Hiking in England is such a pleasant mix of pastoral and rugged country connected by historic towns because walking is a kind of national pastime.
"All over England you have these wonderful trails that have been there for thousands of years that connect these little villages and towns that were not developed into roadways," Jury marvels.
"And they have these wonderful walking paths that are preserved. It's essentially a right to walk. They go through people's gardens. I've literally walked under people's homes."
That unfettered walking imperative includes steps or gates, called stiles, placed over stone fences and other obstructions. If there is a bull in a field with a public pathway, the farmer puts out a sign, "Bull In Field."
In 2009, they made their way on various paths in the Cotswolds in southcentral England, an area known for sheep grazing on gentle hills, villages with old houses uniformly fashioned from honey-colored limestone and stone walls pieced together in the 18th and 19th centuries without cement.
They also walked part of the coast in Wales, with spectacular views high over the Irish Sea.
In 2010, the pair walked the South Downs of southeastern England and its chalk cliffs and short, springy turf. "It was like walking through a Robin Hood movie," Jury recalls.

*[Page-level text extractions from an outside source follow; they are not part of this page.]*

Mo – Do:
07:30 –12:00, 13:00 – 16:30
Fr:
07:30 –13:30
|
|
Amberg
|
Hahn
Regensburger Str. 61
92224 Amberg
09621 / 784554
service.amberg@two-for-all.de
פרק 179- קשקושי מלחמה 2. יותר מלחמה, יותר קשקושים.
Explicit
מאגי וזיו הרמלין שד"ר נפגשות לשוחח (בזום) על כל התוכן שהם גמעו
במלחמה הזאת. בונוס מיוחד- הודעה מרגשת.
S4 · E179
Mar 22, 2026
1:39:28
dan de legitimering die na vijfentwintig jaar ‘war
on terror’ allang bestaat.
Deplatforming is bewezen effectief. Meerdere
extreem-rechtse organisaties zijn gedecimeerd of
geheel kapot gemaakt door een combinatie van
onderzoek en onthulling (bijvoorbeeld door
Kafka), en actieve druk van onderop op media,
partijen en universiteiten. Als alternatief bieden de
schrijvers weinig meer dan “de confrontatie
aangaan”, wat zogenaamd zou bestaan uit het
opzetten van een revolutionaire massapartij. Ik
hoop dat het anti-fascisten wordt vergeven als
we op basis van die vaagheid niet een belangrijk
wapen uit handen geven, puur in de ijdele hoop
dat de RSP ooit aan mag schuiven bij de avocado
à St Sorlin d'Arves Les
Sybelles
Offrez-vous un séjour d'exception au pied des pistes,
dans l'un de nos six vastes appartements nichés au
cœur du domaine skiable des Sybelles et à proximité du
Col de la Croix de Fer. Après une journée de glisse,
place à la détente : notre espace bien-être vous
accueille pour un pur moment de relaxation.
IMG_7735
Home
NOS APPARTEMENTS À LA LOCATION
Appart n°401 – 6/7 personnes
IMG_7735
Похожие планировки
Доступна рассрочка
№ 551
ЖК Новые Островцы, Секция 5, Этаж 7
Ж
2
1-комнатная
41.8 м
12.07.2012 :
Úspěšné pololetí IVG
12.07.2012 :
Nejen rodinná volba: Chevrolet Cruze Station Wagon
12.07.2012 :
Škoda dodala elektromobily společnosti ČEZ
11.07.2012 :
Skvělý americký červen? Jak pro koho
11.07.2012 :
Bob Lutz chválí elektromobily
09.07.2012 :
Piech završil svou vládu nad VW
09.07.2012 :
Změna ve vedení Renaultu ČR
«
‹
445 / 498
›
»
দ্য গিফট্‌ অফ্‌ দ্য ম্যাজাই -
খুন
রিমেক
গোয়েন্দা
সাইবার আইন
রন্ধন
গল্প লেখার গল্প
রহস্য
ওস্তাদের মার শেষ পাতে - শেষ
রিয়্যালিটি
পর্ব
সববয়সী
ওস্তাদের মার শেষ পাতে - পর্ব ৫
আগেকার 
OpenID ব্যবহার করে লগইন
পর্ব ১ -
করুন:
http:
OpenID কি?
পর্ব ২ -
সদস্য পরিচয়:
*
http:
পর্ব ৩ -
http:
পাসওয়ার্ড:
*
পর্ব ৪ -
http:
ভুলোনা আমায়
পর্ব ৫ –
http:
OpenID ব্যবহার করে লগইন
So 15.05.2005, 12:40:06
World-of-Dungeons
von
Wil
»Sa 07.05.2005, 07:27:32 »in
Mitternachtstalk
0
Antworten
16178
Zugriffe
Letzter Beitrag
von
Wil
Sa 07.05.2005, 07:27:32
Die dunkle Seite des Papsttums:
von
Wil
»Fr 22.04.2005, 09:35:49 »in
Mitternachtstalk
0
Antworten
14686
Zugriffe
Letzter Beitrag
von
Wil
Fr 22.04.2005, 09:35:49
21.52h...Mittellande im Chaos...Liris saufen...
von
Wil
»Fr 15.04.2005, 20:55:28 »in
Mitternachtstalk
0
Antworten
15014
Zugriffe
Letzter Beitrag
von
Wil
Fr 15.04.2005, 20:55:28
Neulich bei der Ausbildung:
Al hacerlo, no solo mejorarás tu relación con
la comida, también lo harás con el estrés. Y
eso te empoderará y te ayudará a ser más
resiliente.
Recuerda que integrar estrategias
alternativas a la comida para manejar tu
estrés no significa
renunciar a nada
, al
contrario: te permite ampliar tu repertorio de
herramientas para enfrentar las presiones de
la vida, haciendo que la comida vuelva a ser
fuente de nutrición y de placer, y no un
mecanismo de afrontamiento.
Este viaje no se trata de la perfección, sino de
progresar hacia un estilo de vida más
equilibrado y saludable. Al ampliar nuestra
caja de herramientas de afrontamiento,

The cliffs give up flint and most of the homes and buildings are built out of it.
They also walked through Exmoor, an area of hilly open moorland in southwest England. It was once the royal forest and hunting ground and has many small villages and hamlets.
It was also the setting for "Lorna Doone," the famous 1869 romance novel. Their stone base hotel was built in the 12th century.
There was heather on the hills and the charm never ceased to surprise. "Out of the middle of nowhere a farmer will have a tea room and it's because England is a country of walkers and people will show up for tea," Jury says fondly.
This past spring, they concentrated on walking parts of the famous Thames River, starting near Oxford. "It's a pathway into the heart of England," Jury says, showing a photo of a placid section with one of the low draft boats that people live on on the river.
After a thorough taste of the Thames, the wandering hikers traveled to the midlands of England in the Derbyshire region.
This is Izaak Walton territory and they marveled at the clear streams with finning wild trout in the Dove and other rivers.
A third week of walking was made in the Yorkshire Dales with its crags, Pennines hills, pastures, dale bottoms and heather moorlands.
They walked part of the Pennine Way National Trail, one of England's long-distance equivalents to the Appalachian Trail.
Jury and his walking companion show no signs of waning interest in exploring English soil.
"I'm going to keep doing it until I can't do it. You never know," says Jury reflectively.
"You're only one little back pain and pancreatic cancer away from ending it all."